## Objective A
In the report excerpt, shorten the paragraph that begins "As was also the case with the Bank" and keep its main facts.
## Objective B
According to the report excerpt, what shorter name is used for the Treasury and Capital Markets division?
## Objective C
Write out the report excerpt from the words "As mentioned in" through the words "during this period.".

36.3.2 MANAGING THE MATURITY PROFILE OF ASSETS AND LIABILITIES
36.3.3 INTEREST RATE MANAGEMENT
36.3.3.1 Interest Rate Risk Management
36.3.3.2 Determination of Interest Rates
36.3.4 FOREIGN EXCHANGE RISK MANAGEMENT
36.3.5 THE TREASURY DIVISION AS A PROFIT CENTRE
36.3.6 THE CALCULATION OF THE MONTHLY BORROWINGS EXPENSE FIGURE
36.3.7 THE MANAGEMENT STRUCTURE AND STAFFING OF TREASURY
36.3.8 SYSTEMS, POLICIES AND PROCEDURES WITHIN TREASURY
36.3.8.1 Systems
36.3.8.2 Policies and Procedures

36.4 ASSET AND LIABILITY COMMITTEES

36.5 CONCLUSIONS WITH RESPECT TO ASSET AND LIABILITY MANAGEMENT AND TREASURY OPERATIONS

36.6 REPORT IN ACCORDANCE WITH TERMS OF APPOINTMENT
36.6.1 TERM OF APPOINTMENT A(a), (b) AND (c)
36.6.2 TERM OF APPOINTMENT C

 

 

 

36.1 INTRODUCTION

 

This Chapter examines the role undertaken by the Treasury and Capital Markets division (hereinafter referred to as the "Treasury division") in the management of the assets and liabilities, liquidity, and interest rate risk in Beneficial Finance. It also examines the responsibilities of the Board and senior management with respect to these matters.

For the reasons stated in this Chapter, the management processes associated with Treasury operations in Beneficial Finance, were in my opinion, contributing factors which led the company to engage in operations which have resulted in the incurring of losses and the holding of non-performing assets. Accordingly, this matter is relevant to my Terms of Appointment A(a), (b) and (c) and C.

As was also the case with the Bank, it has become clear, for the reasons stated in this and other Chapters of this Report, that asset and liability, liquidity, and interest rate risk, management did not receive adequate attention at Board and management level. Had appropriate attention been accorded these matters, the directors and senior management would have had available to them relevant information that would have alerted them to the nature of the changes which were taking place in the asset portfolio of the company and the funding required to support those assets.

As mentioned in Chapter 7 - "Treasury and the Management of Assets and Liabilities at the State Bank" of my first Report, I have not examined the operations of other finance companies with a view to determining whether there was, or was not, an industry standard for asset and liability, liquidity, and interest rate risk, management. From information available to the Investigation, it can be said that Treasury operations evolved in line with changes in the financial markets and the financial instruments that were traded in those markets during this period.

Labeled region entries:
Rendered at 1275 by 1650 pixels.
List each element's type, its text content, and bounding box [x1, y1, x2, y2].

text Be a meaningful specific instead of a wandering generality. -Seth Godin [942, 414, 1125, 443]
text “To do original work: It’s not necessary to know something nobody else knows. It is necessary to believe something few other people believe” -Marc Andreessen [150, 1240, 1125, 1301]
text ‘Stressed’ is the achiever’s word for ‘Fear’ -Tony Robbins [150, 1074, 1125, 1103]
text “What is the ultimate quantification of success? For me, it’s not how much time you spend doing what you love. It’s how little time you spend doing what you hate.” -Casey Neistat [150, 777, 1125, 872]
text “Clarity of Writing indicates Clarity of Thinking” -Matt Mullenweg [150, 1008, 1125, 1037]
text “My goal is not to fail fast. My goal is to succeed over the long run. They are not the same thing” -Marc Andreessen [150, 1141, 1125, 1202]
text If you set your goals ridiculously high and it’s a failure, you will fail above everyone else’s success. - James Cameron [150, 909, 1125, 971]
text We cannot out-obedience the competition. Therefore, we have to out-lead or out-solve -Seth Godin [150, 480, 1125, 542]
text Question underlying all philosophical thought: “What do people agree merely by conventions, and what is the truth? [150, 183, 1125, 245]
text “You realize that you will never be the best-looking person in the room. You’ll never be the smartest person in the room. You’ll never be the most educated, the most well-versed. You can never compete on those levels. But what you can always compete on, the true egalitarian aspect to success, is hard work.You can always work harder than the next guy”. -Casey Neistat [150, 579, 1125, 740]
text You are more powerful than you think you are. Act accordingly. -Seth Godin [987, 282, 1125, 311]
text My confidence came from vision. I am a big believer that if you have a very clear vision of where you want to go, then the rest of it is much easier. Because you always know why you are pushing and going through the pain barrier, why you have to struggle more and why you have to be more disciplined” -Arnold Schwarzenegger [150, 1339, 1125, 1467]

## Written answer A
As at the Bank, management of asset and liability, liquidity, and interest rate risk did not get enough attention from the Board and management. With proper attention, directors and senior management would have had information warning them of changes in the company's asset portfolio and in the funding those assets needed.

## Written answer B
The "Treasury division".

## Written answer C
As mentioned in Chapter 7 - "Treasury and the Management of Assets and Liabilities at the State Bank" of my first Report, I have not examined the operations of other finance companies with a view to determining whether there was, or was not, an industry standard for asset and liability, liquidity, and interest rate risk, management. From information available to the Investigation, it can be said that Treasury operations evolved in line with changes in the financial markets and the financial instruments that were traded in those markets during this period.